On not having closed our churches

Language matters.

It matters more in how it is heard than in how it is meant.

If we want to communicate certain things, then disciplined use of language can help us, because it will improve the chances of what we want to say being heard, rather than being misunderstood.

There was a time when we British Baptists would not have thought of calling the building we met in for worship a ‘church’.

We knew that the church was the congregation, gathered together by God, covenanted to each other before God.

If the church habitually met in a particular building, we called that a ‘chapel’.

‘Church,’ we once understood, meant people, saved by grace, making expansive vows to each other because God has called us together.

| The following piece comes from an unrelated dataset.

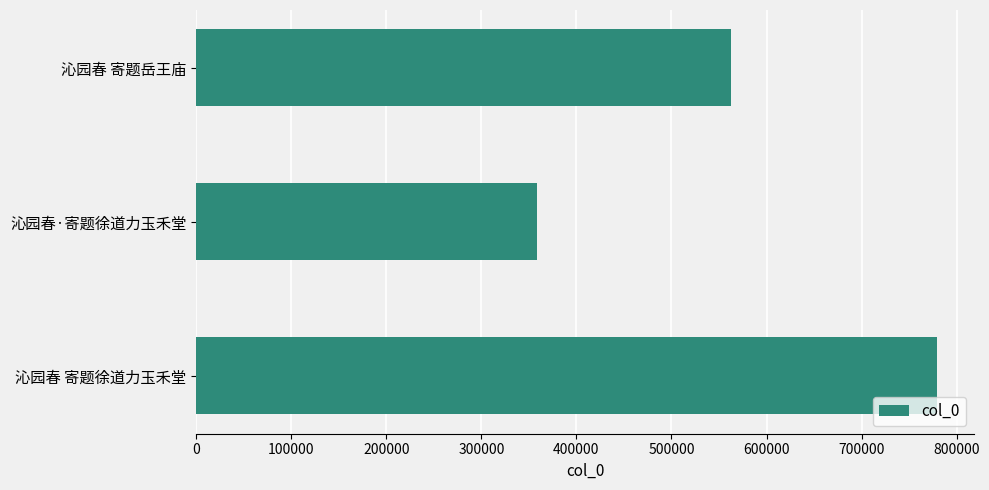

Count the number of data series in this chart.

1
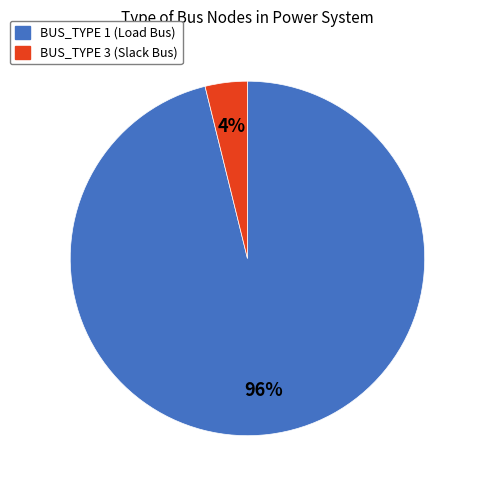

Is it true that BUS_TYPE 1 is 96% of the pie?

True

‘Chapel,’ we used to know, meant a building, where the church can conveniently congregate.

[This is for us Baptists—and of course for others, although I do not presume to identify those traditions that would be happy to be defined by this point—other faithful followers of our King Jesus will disagree, and so will define things differently.]

This old, almost lost, tradition, seems important just now.

Our chapels are closed, but our churches are alive and active, and doing wonderful Kingdom work, spreading the gospel and doing justice.

Perhaps this present strange season will teach us that there was value in the old language: we should not identify ‘chapel’ and ‘church’ because the former is incidental to us, the latter the definitive core of who we are.

Our chapels are closed—and, on Sundays in particular, that is a great sadness to us, because we long to gather together for worship.

Our chapels are closed, but our churches are open and active. Announcing the gospel, however they can; serving the needy; comforting those who mourn; praying for the needs of the fellowship, the community, and the world; living out the call of the Kingdom.

For us Baptists, our chapels are closed, but our churches are open and alive and active; the one is an inconvenience; the other a vital gospel truth.